Online Update

February 16, 2007

RETIREMENT PLANS
Help in setting up a SEP

It's still not too late to set up a retirement plan for your practice and get some tax breaks on your 2006 return. (See "Easing the bite on retirement saving," Feb. 16, 2007.) For self-employed physicians, a simplified employee pension (SEP) plan is often the way to go, since it's generally less complex and easier to administer than other types of plans. To get you started, several websites discuss how a SEP works, its advantages, rules on eligibility and contributions, and tax implications. The sites include those of the IRS (www.irs.gov/publications/p560/ch02.html), the US Department of Labor (www.dol.gov/ebsa/publications/sepplans.html), and InvestorGuide.com (www.investorguide.com/iguretirepension.html).

 

DEBT
Medical expenses drive up credit card balances

Staying healthy has all sorts of obvious benefits, but it can also help protect your credit score. According to the results of a survey of 1,150 low- and middle-income households, 29 percent that had a credit card balance said that medical expenses contributed to their current level of credit debt.

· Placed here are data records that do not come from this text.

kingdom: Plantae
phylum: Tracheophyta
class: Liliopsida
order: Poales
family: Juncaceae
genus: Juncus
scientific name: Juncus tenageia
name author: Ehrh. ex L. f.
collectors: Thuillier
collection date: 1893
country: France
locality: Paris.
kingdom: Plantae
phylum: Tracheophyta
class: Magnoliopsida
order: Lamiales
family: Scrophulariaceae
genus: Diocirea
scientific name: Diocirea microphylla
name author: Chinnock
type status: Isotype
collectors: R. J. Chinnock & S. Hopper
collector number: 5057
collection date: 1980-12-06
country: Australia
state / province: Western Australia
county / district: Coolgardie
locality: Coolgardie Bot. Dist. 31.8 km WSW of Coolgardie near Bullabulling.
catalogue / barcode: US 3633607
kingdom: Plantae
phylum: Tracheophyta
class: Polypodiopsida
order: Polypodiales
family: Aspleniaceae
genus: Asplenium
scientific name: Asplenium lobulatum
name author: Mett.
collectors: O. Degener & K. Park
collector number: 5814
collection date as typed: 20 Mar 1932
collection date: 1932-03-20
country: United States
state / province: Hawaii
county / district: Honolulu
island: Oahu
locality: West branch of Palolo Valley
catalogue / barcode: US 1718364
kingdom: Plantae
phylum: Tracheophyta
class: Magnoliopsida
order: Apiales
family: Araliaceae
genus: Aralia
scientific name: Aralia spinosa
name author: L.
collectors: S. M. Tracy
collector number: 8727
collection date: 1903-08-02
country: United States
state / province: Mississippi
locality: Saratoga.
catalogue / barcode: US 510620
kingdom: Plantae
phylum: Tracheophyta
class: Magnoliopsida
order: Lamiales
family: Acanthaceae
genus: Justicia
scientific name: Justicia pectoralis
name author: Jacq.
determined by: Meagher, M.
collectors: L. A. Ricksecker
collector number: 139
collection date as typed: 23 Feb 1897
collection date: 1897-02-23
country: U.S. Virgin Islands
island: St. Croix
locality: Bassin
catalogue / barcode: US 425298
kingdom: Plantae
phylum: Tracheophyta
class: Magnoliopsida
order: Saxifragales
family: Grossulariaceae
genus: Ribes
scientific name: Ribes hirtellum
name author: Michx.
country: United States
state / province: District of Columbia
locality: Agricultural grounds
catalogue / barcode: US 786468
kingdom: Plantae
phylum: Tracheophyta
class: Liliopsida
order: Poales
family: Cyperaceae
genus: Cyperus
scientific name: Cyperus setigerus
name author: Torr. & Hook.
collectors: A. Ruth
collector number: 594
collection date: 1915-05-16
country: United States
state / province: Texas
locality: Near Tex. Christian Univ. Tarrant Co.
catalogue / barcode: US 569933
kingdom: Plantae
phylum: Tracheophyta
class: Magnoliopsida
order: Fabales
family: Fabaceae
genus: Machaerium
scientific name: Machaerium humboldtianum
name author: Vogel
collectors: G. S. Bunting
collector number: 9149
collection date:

These households had an average balance of $11,623, compared to $7,964 for those without a major medical expense or other contributing health-related debts in the previous three years—a difference of 46 percent. Moreover, medically indebted households without health insurance carried a larger balance than those with coverage ($14,512 vs $10,973). The findings were released by Demos, a nonpartisan public-policy research and advocacy organization, and The Access Project, which works with local communities to improve health and healthcare access. The study's authors say they expect greater use of credit cards to fill gaps in health coverage, especially as insurance options featuring higher deductibles and out-of-pocket expenses become more widespread.

CLASS-ACTION SUIT
Residents' lawsuit comes to an end

The US Supreme Court declined to review a class-action claim originally filed in May 2002 on behalf of 200,000 resident physicians, a decision that brings the case to a close. The suit charged that the National Resident Matching Program, its sponsoring organizations, and teaching hospitals violated antitrust laws by preventing competition for residents' services, artificially depressing and standardizing wages below competitive levels, and conspiring to establish rules that accredit and govern residency programs. The US District Court for the District of Columbia had dismissed the antitrust claims with decisions in 2004 and 2005, and the Court of Appeals affirmed those rulings last year. 'We're pleased that the nation's highest court has finally closed the books on this long legal battle,' said Darrell G. Kirch, MD, president and CEO of the Association of American Medical Colleges.

CARS
A perk remains for buyers of Ford hybrids

Is the IRS in the business of selling cars? Not directly, of course. But the agency wants to remind taxpayers who buy a qualified Ford hybrid that they can still claim the Alternative Motor Vehicle Credit. During the quarter ending Sept. 30, 2006, Ford sold only 4,626 qualifying hybrids, says the IRS, bringing its total to 16,511—far short of the 60,000 vehicles that must be sold before the tax credit begins to phase out. Barring any sales surge, the credit should be available for a while, for the Mercury Mariner and the Ford Escape. The credit on the 2006 and 2007 Mariner is $1,950; the Escape's is either $1,950 (four-wheel drive) or $2,600 (two-wheel drive) and applies to model years 2005 to 2007. Credits are more valuable than deductions because they reduce your tax liability dollar for dollar instead of merely shrinking your taxable income.